By Christine Buurma
(Bloomberg) — Natural gas futures rose to a three-week high as forecasts showed above-normal temperatures that would stoke demand from power plants. The weather may be hotter than usual in the eastern third of the US through June 24, MDA Weather Services said. Gas deliveries to power plants through Tuesday were up 27 percent from a year earlier, according to LCI Energy Insight in El Paso, Texas.
Net-short wagers on gas almost tripled to 81,917 in the seven days ended June 2, the Commodity Futures Trading Commission said in a report Friday. “There are expectations that we’ll continue to see elevated power-sector demand,” said Gene McGillian, an analyst and broker at Tradition Energy in Stamford, Connecticut. “The risk of how summer could play out is putting pressure on the shorts.”
Natural gas for July delivery rose 2.6 cents to $2.872 per million British thermal units in early afternoon on the New York Mercantile Exchange. Volume for all futures traded was 65 percent above the 100-day average. Gas climbed to $2.922 in earlier trading, the highest since May 22.
The high in New Orleans on June 18 may be 94 degrees Fahrenheit (34 Celsius), 4 above normal, AccuWeather Inc. said on its website.
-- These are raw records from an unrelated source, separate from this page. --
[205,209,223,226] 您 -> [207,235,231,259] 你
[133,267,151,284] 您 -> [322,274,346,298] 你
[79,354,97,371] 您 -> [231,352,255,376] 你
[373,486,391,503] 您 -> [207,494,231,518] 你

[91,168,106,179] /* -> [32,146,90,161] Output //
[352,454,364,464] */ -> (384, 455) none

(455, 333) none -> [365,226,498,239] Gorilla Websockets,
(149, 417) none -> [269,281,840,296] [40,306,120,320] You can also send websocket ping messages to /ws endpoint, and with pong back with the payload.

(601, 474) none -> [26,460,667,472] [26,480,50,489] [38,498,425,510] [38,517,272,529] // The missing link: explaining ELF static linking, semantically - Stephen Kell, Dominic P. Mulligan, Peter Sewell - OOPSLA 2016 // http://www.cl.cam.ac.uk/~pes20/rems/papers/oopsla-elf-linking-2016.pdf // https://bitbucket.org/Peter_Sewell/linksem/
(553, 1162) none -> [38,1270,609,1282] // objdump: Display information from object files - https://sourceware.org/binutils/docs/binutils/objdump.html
Washington’s temperature may reach 87 degrees, 2 more than usual.
Power plants account for 33 percent of gas demand in the US, Energy Information Administration data show.
The US cut its forecast for 2015 marketed gas production to 78.96 billion cubic feet a day from 79.22 billion estimate in May, according to the Energy Information Administration’s monthly Short-Term Energy Outlook, released Tuesday. Output may advance 5.7 percent from 2014.
Consumption of the fuel may climb 4.4 percent in 2015, driven by demand by industrial users and power plants, the EIA said. Electricity generators’ gas use, which accounts for 33 percent of demand, may expand 14 percent amid low prices.
Gas output from the seven largest shale reservoirs in the US will fall by 221-million cubic feet a day to 45.6-billion a day in July from June, the EIA said Monday in its monthly Drilling Productivity Report. Gross gas production from the lower 48 states slipped 0.3 percent in March from a month earlier to 80.87 billion cubic feet a day, the EIA said May 29 in the EIA-914 report.
EIA data due Thursday in Washington may show that US stockpiles expanded by 113 billion cubic feet in the week ended June 5, compared with the five-year average gain of 89 billion for the period, according to the median of eight analyst estimates compiled by Bloomberg. Supplies were 1 percent above the five-year average in the seven days ended May 29.